Entries shown:
_ _ _ _

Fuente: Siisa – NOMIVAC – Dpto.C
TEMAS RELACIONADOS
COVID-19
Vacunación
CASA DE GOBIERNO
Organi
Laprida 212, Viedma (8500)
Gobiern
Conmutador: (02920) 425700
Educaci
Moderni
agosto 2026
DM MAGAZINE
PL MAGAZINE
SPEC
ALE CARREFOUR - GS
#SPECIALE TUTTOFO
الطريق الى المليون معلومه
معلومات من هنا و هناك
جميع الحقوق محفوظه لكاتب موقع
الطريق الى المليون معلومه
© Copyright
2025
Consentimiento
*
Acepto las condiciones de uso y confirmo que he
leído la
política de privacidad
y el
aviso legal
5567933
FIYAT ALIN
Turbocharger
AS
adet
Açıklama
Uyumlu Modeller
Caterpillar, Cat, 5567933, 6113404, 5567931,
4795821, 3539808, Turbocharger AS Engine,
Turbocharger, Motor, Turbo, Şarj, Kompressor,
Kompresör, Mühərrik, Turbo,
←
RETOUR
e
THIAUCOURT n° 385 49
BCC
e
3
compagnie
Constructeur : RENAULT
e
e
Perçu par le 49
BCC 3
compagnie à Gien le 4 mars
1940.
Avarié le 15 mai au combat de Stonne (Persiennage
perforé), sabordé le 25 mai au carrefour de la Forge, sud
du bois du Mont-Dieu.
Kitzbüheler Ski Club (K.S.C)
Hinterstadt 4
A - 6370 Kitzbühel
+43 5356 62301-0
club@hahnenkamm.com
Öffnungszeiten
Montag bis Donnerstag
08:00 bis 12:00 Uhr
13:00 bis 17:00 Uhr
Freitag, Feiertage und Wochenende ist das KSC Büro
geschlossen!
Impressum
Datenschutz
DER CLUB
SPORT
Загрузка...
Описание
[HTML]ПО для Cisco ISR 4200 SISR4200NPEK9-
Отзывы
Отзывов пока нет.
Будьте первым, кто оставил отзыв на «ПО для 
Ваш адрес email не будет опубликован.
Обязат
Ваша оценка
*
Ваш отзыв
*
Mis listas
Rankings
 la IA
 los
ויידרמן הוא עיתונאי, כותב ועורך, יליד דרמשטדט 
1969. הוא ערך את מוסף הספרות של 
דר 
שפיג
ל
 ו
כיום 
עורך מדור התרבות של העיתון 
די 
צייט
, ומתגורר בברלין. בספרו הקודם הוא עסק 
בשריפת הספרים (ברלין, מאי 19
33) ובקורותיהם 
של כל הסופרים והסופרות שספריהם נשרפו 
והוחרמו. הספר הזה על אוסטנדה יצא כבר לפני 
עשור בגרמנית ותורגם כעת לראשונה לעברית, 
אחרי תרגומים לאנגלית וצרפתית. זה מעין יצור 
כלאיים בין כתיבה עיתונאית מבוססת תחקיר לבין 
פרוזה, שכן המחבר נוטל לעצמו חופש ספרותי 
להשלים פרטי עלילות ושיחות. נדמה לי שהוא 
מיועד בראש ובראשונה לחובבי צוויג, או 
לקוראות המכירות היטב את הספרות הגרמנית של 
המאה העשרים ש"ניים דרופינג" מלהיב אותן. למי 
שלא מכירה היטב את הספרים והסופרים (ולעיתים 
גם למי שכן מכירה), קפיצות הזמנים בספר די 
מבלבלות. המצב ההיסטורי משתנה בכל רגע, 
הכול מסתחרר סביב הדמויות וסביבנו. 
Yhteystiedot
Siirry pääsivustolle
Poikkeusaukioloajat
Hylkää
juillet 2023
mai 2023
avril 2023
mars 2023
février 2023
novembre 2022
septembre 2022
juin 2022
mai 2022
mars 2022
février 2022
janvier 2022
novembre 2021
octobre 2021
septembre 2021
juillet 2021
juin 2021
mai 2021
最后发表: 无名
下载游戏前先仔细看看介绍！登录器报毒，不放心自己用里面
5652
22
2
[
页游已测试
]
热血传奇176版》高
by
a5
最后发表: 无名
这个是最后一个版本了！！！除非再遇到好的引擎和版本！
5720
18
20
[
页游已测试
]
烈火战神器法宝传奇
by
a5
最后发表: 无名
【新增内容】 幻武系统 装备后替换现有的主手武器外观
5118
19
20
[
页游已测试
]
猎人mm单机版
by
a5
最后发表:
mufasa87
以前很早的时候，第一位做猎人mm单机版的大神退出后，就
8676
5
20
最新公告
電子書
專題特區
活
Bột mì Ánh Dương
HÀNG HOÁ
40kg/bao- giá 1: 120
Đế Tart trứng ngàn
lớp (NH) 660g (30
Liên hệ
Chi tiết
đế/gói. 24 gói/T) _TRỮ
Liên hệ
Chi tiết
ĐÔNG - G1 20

_ _ _ _

Your task: Copy out exactly the lines between the line with "שלא מכירה היטב את הספרים והסופרים (ולעיתים" and the last line of the entries, counting both of those lines.

Exercise result:
שלא מכירה היטב את הספרים והסופרים (ולעיתים 
גם למי שכן מכירה), קפיצות הזמנים בספר די 
מבלבלות. המצב ההיסטורי משתנה בכל רגע, 
הכול מסתחרר סביב הדמויות וסביבנו. 
Yhteystiedot
Siirry pääsivustolle
Poikkeusaukioloajat
Hylkää
juillet 2023
mai 2023
avril 2023
mars 2023
février 2023
novembre 2022
septembre 2022
juin 2022
mai 2022
mars 2022
février 2022
janvier 2022
novembre 2021
octobre 2021
septembre 2021
juillet 2021
juin 2021
mai 2021
最后发表: 无名
下载游戏前先仔细看看介绍！登录器报毒，不放心自己用里面
5652
22
2
[
页游已测试
]
热血传奇176版》高
by
a5
最后发表: 无名
这个是最后一个版本了！！！除非再遇到好的引擎和版本！
5720
18
20
[
页游已测试
]
烈火战神器法宝传奇
by
a5
最后发表: 无名
【新增内容】 幻武系统 装备后替换现有的主手武器外观
5118
19
20
[
页游已测试
]
猎人mm单机版
by
a5
最后发表:
mufasa87
以前很早的时候，第一位做猎人mm单机版的大神退出后，就
8676
5
20
最新公告
電子書
專題特區
活
Bột mì Ánh Dương
HÀNG HOÁ
40kg/bao- giá 1: 120
Đế Tart trứng ngàn
lớp (NH) 660g (30
Liên hệ
Chi tiết
đế/gói. 24 gói/T) _TRỮ
Liên hệ
Chi tiết
ĐÔNG - G1 20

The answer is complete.